= Your task =
Copy all lines containing the string "Security" from the records below.
Start of Dataset
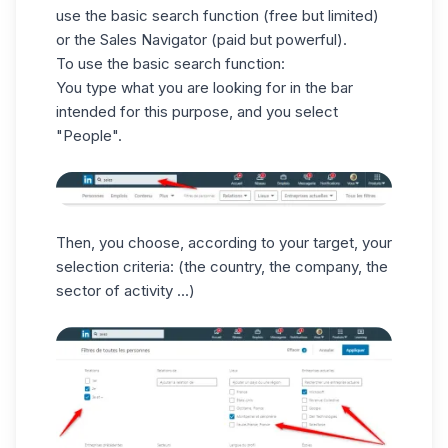
use the basic search function (free but limited)
or the Sales Navigator (paid but powerful).
To use the basic search function:
You type what you are looking for in the bar
intended for this purpose, and you select
"People".
Then, you choose, according to your target, your
selection criteria: (the country, the company, the
sector of activity ...)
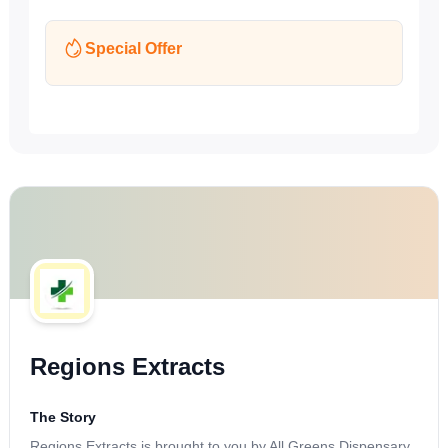
Special Offer
Regions Extracts
The Story
Regions Extracts is brought to you by All Greens Dispensary,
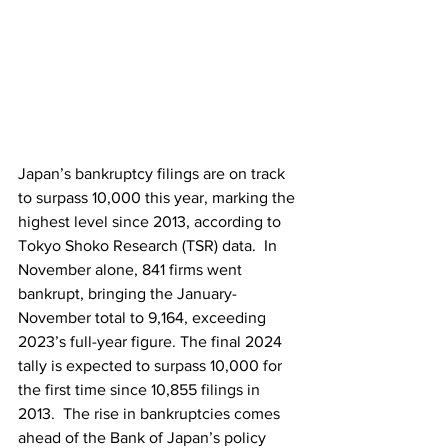
Japan’s bankruptcy filings are on track 
to surpass 10,000 this year, marking the 
highest level since 2013, according to 
Tokyo Shoko Research (TSR) data.  In 
November alone, 841 firms went 
bankrupt, bringing the January-
November total to 9,164, exceeding 
2023’s full-year figure. The final 2024 
tally is expected to surpass 10,000 for 
the first time since 10,855 filings in 
2013.  The rise in bankruptcies comes 
ahead of the Bank of Japan’s policy 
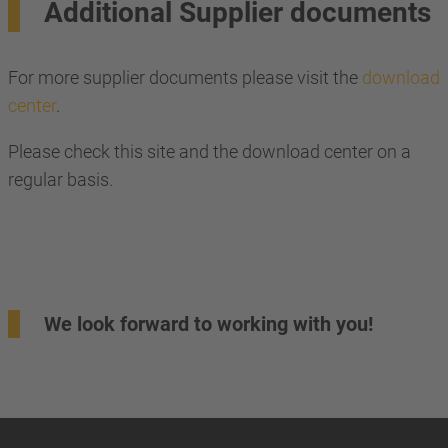
Additional Supplier documents
For more supplier documents please visit the
download
center
.
Please check this site and the download center on a
regular basis.
We look forward to working with you!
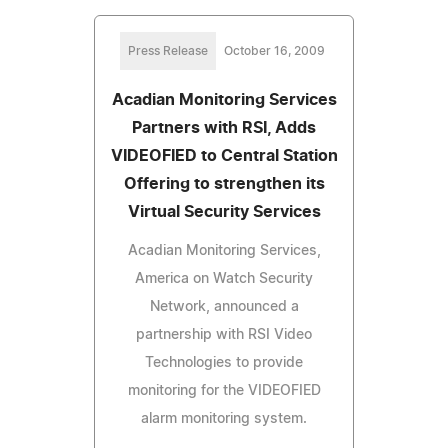
Press Release
October 16, 2009
Acadian Monitoring Services
Partners with RSI, Adds
VIDEOFIED to Central Station
Offering to strengthen its
Virtual Security Services
Acadian Monitoring Services,
America on Watch Security
Network, announced a
partnership with RSI Video
Technologies to provide
monitoring for the VIDEOFIED
alarm monitoring system.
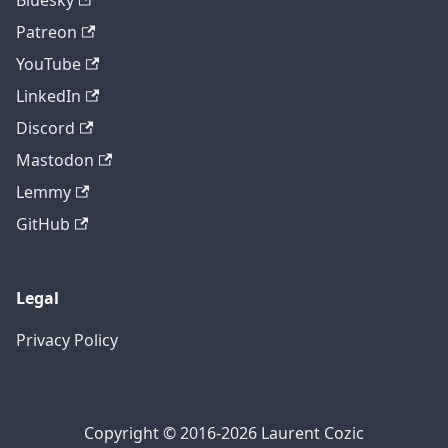
Bluesky
Patreon
YouTube
LinkedIn
Discord
Mastodon
Lemmy
GitHub
Legal
Privacy Policy
Copyright © 2016-2026 Laurent Cozic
End of Dataset
= Answer space =
Virtual Security Services
America on Watch Security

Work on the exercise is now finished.